╭──
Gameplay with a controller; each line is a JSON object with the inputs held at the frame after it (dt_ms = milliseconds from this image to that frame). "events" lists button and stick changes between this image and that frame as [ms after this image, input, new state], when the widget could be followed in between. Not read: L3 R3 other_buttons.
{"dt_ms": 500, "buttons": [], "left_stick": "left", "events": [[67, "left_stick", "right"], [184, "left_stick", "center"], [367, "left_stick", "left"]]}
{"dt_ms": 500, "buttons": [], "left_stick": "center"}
╰──
╭──
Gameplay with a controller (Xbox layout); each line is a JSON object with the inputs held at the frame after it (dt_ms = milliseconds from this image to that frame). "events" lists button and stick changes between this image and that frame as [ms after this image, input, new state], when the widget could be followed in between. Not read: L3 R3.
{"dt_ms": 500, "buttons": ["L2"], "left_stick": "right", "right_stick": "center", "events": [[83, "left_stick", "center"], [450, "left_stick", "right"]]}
╰──
**What to work on**
Which lines of the listing include the string "milliseconds"? Pull them out.

**Output below**
Gameplay with a controller; each line is a JSON object with the inputs held at the frame after it (dt_ms = milliseconds from this image to that frame). "events" lists button and stick changes between this image and that frame as [ms after this image, input, new state], when the widget could be followed in between. Not read: L3 R3 other_buttons.
Gameplay with a controller (Xbox layout); each line is a JSON object with the inputs held at the frame after it (dt_ms = milliseconds from this image to that frame). "events" lists button and stick changes between this image and that frame as [ms after this image, input, new state], when the widget could be followed in between. Not read: L3 R3.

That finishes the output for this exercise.